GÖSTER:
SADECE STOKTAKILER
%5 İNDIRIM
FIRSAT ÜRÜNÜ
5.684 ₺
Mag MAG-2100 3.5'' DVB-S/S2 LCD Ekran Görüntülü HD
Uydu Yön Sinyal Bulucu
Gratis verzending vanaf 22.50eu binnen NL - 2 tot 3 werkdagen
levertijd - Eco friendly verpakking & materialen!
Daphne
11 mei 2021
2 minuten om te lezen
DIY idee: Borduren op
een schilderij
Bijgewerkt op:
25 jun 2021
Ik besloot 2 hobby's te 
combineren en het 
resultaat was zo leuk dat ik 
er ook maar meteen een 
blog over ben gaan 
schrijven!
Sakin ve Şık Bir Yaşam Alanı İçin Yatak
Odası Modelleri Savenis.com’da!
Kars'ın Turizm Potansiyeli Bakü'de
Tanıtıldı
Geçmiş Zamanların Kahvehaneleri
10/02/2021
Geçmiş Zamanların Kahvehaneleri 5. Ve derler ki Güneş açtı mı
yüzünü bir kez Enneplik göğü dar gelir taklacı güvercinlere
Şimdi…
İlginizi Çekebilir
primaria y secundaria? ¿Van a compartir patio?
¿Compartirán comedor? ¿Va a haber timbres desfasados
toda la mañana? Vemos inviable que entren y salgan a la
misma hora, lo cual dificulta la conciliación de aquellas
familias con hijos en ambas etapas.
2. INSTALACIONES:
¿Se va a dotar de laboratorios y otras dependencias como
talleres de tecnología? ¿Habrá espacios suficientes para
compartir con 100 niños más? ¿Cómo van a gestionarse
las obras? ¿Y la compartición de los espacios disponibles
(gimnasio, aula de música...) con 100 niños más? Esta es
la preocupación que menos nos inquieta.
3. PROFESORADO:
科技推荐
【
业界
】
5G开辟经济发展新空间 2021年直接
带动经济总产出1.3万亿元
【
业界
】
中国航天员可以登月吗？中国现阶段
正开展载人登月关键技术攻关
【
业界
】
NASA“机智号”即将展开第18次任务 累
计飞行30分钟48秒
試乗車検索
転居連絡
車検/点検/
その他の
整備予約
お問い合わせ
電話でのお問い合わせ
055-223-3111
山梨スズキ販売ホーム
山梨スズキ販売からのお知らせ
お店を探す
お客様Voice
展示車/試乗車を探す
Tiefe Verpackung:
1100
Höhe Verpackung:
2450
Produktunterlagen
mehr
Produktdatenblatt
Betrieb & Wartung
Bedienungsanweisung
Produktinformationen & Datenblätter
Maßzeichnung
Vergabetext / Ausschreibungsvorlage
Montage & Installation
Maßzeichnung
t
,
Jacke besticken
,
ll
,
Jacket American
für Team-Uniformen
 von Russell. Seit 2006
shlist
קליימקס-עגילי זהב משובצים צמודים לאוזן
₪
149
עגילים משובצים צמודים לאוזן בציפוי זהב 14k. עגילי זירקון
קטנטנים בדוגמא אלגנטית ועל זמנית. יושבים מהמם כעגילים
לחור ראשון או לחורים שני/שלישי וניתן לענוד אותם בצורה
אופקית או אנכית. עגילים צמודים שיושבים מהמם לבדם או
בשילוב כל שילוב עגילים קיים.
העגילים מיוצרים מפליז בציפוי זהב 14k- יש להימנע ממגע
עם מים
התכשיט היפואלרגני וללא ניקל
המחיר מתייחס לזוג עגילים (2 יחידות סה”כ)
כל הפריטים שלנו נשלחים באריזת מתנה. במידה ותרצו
* * * * * * * * *
> **Task directions**
Transcribe every record. Match each line exactly.

> **Solution to this problem**
GÖSTER:
SADECE STOKTAKILER
%5 İNDIRIM
FIRSAT ÜRÜNÜ
5.684 ₺
Mag MAG-2100 3.5'' DVB-S/S2 LCD Ekran Görüntülü HD
Uydu Yön Sinyal Bulucu
Gratis verzending vanaf 22.50eu binnen NL - 2 tot 3 werkdagen
levertijd - Eco friendly verpakking & materialen!
Daphne
11 mei 2021
2 minuten om te lezen
DIY idee: Borduren op
een schilderij
Bijgewerkt op:
25 jun 2021
Ik besloot 2 hobby's te 
combineren en het 
resultaat was zo leuk dat ik 
er ook maar meteen een 
blog over ben gaan 
schrijven!
Sakin ve Şık Bir Yaşam Alanı İçin Yatak
Odası Modelleri Savenis.com’da!
Kars'ın Turizm Potansiyeli Bakü'de
Tanıtıldı
Geçmiş Zamanların Kahvehaneleri
10/02/2021
Geçmiş Zamanların Kahvehaneleri 5. Ve derler ki Güneş açtı mı
yüzünü bir kez Enneplik göğü dar gelir taklacı güvercinlere
Şimdi…
İlginizi Çekebilir
primaria y secundaria? ¿Van a compartir patio?
¿Compartirán comedor? ¿Va a haber timbres desfasados
toda la mañana? Vemos inviable que entren y salgan a la
misma hora, lo cual dificulta la conciliación de aquellas
familias con hijos en ambas etapas.
2. INSTALACIONES:
¿Se va a dotar de laboratorios y otras dependencias como
talleres de tecnología? ¿Habrá espacios suficientes para
compartir con 100 niños más? ¿Cómo van a gestionarse
las obras? ¿Y la compartición de los espacios disponibles
(gimnasio, aula de música...) con 100 niños más? Esta es
la preocupación que menos nos inquieta.
3. PROFESORADO:
科技推荐
【
业界
】
5G开辟经济发展新空间 2021年直接
带动经济总产出1.3万亿元
【
业界
】
中国航天员可以登月吗？中国现阶段
正开展载人登月关键技术攻关
【
业界
】
NASA“机智号”即将展开第18次任务 累
计飞行30分钟48秒
試乗車検索
転居連絡
車検/点検/
その他の
整備予約
お問い合わせ
電話でのお問い合わせ
055-223-3111
山梨スズキ販売ホーム
山梨スズキ販売からのお知らせ
お店を探す
お客様Voice
展示車/試乗車を探す
Tiefe Verpackung:
1100
Höhe Verpackung:
2450
Produktunterlagen
mehr
Produktdatenblatt
Betrieb & Wartung
Bedienungsanweisung
Produktinformationen & Datenblätter
Maßzeichnung
Vergabetext / Ausschreibungsvorlage
Montage & Installation
Maßzeichnung
t
,
Jacke besticken
,
ll
,
Jacket American
für Team-Uniformen
 von Russell. Seit 2006
shlist
קליימקס-עגילי זהב משובצים צמודים לאוזן
₪
149
עגילים משובצים צמודים לאוזן בציפוי זהב 14k. עגילי זירקון
קטנטנים בדוגמא אלגנטית ועל זמנית. יושבים מהמם כעגילים
לחור ראשון או לחורים שני/שלישי וניתן לענוד אותם בצורה
אופקית או אנכית. עגילים צמודים שיושבים מהמם לבדם או
בשילוב כל שילוב עגילים קיים.
העגילים מיוצרים מפליז בציפוי זהב 14k- יש להימנע ממגע
עם מים
התכשיט היפואלרגני וללא ניקל
המחיר מתייחס לזוג עגילים (2 יחידות סה”כ)
כל הפריטים שלנו נשלחים באריזת מתנה. במידה ותרצו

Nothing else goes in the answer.